• [Your task] Among the entries below, only the lines from the one with "Date of article" through the one with "My final step" are to be retyped, exactly and without pictures.
Dataset START
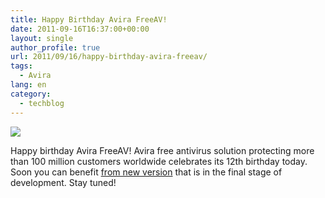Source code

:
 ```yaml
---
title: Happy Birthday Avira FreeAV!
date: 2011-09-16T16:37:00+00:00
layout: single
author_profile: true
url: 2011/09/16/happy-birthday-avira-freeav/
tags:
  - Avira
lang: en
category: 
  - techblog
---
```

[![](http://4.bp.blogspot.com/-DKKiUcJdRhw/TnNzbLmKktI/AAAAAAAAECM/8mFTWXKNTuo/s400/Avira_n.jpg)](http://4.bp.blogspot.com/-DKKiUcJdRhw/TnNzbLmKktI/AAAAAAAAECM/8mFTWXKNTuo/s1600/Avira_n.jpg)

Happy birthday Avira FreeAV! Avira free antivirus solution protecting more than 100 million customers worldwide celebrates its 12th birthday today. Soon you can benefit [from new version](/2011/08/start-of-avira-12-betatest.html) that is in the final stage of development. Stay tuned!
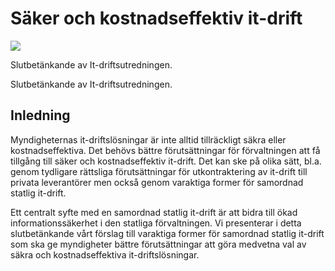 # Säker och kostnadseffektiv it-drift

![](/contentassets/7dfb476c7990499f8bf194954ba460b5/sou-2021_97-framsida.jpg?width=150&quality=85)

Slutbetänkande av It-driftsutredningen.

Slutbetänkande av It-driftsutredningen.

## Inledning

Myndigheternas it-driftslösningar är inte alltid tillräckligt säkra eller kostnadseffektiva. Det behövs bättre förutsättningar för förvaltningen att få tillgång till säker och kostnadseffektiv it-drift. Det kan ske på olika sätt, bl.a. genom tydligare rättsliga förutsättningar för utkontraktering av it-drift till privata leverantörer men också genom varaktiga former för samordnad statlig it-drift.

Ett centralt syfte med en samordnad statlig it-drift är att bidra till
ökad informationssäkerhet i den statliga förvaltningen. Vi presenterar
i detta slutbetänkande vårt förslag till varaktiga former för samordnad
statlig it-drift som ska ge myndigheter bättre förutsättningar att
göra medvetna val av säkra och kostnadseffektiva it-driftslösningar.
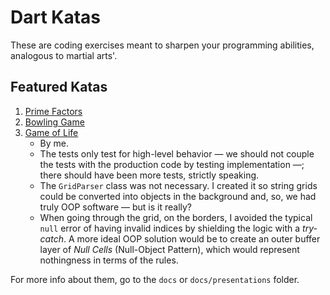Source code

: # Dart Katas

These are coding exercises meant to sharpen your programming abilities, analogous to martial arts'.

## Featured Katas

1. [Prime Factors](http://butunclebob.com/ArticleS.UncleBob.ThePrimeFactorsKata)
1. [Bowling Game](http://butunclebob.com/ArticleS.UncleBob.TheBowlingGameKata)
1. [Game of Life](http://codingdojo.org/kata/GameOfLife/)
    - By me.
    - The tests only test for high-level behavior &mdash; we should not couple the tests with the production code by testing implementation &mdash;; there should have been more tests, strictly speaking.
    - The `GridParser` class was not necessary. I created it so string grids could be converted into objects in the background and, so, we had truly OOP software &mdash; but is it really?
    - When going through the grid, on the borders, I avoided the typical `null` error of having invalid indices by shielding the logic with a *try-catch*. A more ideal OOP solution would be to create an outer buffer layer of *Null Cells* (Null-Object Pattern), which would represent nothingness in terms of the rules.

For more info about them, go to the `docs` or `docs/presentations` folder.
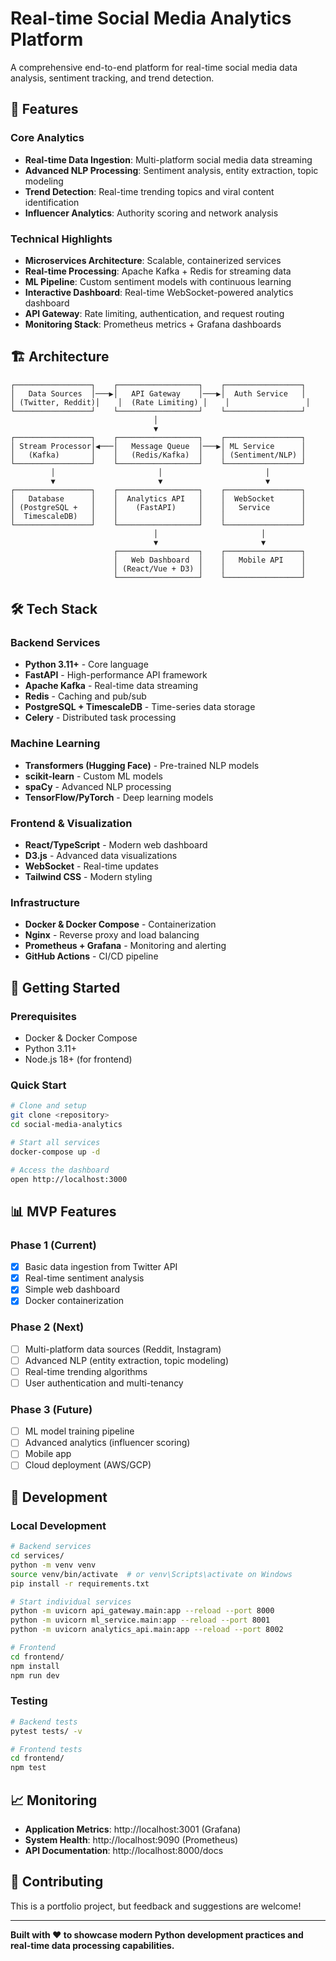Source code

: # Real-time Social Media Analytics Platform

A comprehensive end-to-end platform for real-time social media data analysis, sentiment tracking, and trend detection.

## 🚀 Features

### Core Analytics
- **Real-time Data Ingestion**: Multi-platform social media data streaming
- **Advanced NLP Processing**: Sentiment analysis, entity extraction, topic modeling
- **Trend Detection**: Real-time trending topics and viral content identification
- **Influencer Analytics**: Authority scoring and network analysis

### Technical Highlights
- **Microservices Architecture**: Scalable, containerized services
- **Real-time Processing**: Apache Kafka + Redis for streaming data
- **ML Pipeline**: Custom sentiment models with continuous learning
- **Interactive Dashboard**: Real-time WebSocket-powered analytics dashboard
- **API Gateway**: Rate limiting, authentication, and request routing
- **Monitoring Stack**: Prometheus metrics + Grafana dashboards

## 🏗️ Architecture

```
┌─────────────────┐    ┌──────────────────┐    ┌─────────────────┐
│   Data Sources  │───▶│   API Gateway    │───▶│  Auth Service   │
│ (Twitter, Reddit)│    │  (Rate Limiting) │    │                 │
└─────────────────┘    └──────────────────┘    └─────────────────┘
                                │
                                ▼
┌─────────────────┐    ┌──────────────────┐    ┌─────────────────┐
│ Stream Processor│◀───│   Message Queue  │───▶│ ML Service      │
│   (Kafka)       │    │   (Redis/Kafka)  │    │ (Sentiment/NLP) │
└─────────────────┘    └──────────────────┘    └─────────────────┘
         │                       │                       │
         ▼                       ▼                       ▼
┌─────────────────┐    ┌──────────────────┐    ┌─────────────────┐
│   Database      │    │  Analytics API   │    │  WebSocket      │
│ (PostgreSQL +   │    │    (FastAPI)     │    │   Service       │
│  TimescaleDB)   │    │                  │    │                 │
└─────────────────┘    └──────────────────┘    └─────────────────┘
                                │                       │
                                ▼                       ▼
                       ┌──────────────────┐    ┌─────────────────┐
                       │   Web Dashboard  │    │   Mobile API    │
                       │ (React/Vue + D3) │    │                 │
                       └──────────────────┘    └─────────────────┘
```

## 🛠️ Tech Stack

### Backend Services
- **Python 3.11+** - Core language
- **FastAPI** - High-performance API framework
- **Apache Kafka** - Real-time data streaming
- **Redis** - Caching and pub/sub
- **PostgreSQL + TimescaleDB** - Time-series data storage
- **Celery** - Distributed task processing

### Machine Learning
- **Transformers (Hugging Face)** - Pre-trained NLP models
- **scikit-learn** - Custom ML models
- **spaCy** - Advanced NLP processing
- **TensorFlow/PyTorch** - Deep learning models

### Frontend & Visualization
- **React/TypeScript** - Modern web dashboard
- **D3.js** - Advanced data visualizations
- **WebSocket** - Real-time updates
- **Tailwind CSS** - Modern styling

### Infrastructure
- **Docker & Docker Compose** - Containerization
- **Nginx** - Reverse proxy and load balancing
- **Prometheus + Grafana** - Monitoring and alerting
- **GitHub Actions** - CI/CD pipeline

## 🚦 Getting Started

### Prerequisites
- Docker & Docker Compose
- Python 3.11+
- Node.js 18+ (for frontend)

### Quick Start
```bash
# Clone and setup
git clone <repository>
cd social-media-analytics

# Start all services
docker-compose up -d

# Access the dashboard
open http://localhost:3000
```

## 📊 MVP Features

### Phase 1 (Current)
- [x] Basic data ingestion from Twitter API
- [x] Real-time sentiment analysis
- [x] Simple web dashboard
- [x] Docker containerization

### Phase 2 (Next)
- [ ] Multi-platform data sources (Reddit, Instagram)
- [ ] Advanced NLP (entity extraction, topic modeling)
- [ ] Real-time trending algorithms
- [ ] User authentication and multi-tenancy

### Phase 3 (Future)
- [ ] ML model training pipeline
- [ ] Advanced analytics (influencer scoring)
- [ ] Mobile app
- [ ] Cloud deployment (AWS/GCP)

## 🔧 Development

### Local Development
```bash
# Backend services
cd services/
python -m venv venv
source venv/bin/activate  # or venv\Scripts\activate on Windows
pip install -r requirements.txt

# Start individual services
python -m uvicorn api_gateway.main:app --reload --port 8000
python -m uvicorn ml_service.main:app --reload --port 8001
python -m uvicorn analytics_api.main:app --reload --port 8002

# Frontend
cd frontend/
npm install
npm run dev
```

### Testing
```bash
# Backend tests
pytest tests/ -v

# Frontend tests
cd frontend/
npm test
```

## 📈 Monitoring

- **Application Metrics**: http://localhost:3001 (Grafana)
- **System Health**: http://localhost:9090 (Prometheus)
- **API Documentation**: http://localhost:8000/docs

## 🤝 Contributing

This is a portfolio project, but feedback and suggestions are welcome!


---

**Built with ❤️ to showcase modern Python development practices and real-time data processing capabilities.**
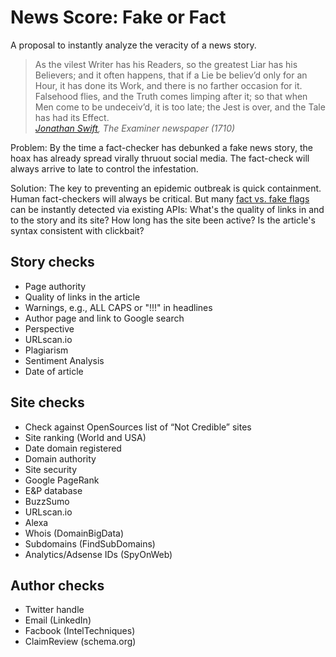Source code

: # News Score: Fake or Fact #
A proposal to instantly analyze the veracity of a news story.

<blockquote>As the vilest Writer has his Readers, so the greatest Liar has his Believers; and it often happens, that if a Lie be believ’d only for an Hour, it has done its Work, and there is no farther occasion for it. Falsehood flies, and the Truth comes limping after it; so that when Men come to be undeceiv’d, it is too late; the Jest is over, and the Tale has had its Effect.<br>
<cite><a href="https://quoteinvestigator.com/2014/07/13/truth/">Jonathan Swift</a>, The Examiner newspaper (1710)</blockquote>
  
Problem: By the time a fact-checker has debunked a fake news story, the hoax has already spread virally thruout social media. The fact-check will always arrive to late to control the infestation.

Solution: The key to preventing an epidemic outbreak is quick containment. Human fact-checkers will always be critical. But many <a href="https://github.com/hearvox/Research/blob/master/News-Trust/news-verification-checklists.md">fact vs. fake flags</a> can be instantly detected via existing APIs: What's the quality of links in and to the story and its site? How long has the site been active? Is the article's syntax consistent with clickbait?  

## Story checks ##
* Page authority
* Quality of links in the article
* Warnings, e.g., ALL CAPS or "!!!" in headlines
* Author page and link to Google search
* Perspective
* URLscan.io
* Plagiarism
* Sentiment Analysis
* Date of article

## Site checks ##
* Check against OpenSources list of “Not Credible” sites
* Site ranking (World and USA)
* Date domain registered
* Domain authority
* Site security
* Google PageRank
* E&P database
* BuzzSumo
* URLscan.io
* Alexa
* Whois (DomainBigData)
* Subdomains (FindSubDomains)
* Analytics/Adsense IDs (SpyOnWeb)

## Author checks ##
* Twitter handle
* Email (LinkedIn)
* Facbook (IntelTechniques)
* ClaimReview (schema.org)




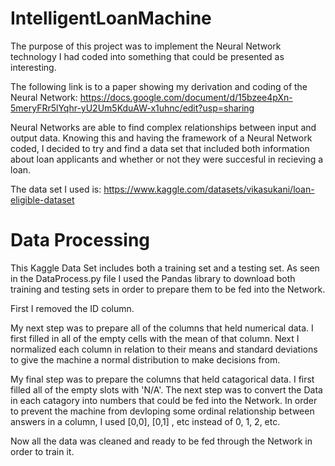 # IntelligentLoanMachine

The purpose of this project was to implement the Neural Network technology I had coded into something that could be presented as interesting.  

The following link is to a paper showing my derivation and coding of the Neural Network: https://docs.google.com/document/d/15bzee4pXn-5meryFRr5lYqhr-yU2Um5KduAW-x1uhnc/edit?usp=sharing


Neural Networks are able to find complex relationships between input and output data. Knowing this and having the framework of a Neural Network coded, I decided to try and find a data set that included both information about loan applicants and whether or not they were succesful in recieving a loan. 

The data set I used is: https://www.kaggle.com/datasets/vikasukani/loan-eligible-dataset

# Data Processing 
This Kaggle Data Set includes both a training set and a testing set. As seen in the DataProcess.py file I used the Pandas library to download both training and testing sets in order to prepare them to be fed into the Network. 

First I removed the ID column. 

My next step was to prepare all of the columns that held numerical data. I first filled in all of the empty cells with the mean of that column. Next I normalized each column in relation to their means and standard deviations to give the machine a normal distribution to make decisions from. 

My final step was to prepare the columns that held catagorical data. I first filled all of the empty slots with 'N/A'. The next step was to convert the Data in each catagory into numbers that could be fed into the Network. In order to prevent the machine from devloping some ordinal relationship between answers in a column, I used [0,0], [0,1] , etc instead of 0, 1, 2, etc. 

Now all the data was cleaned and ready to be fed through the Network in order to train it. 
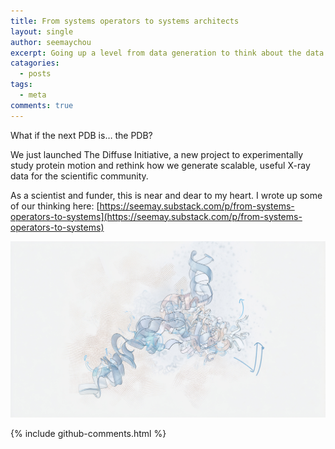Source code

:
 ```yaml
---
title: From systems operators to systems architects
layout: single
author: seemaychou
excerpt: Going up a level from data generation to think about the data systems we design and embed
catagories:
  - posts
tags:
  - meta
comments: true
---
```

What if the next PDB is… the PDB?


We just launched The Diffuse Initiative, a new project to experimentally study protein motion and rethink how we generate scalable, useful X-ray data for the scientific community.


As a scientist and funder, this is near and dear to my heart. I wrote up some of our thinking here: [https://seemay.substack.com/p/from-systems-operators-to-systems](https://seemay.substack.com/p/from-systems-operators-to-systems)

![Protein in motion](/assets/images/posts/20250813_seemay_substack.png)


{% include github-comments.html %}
Dataset END
• [Task solution]
* Date of article

## Site checks ##
* Check against OpenSources list of “Not Credible” sites
* Site ranking (World and USA)
* Date domain registered
* Domain authority
* Site security
* Google PageRank
* E&P database
* BuzzSumo
* URLscan.io
* Alexa
* Whois (DomainBigData)
* Subdomains (FindSubDomains)
* Analytics/Adsense IDs (SpyOnWeb)

## Author checks ##
* Twitter handle
* Email (LinkedIn)
* Facbook (IntelTechniques)
* ClaimReview (schema.org)




 # IntelligentLoanMachine

The purpose of this project was to implement the Neural Network technology I had coded into something that could be presented as interesting.  

The following link is to a paper showing my derivation and coding of the Neural Network: https://docs.google.com/document/d/15bzee4pXn-5meryFRr5lYqhr-yU2Um5KduAW-x1uhnc/edit?usp=sharing


Neural Networks are able to find complex relationships between input and output data. Knowing this and having the framework of a Neural Network coded, I decided to try and find a data set that included both information about loan applicants and whether or not they were succesful in recieving a loan. 

The data set I used is: https://www.kaggle.com/datasets/vikasukani/loan-eligible-dataset

# Data Processing 
This Kaggle Data Set includes both a training set and a testing set. As seen in the DataProcess.py file I used the Pandas library to download both training and testing sets in order to prepare them to be fed into the Network. 

First I removed the ID column. 

My next step was to prepare all of the columns that held numerical data. I first filled in all of the empty cells with the mean of that column. Next I normalized each column in relation to their means and standard deviations to give the machine a normal distribution to make decisions from. 

My final step was to prepare the columns that held catagorical data. I first filled all of the empty slots with 'N/A'. The next step was to convert the Data in each catagory into numbers that could be fed into the Network. In order to prevent the machine from devloping some ordinal relationship between answers in a column, I used [0,0], [0,1] , etc instead of 0, 1, 2, etc. 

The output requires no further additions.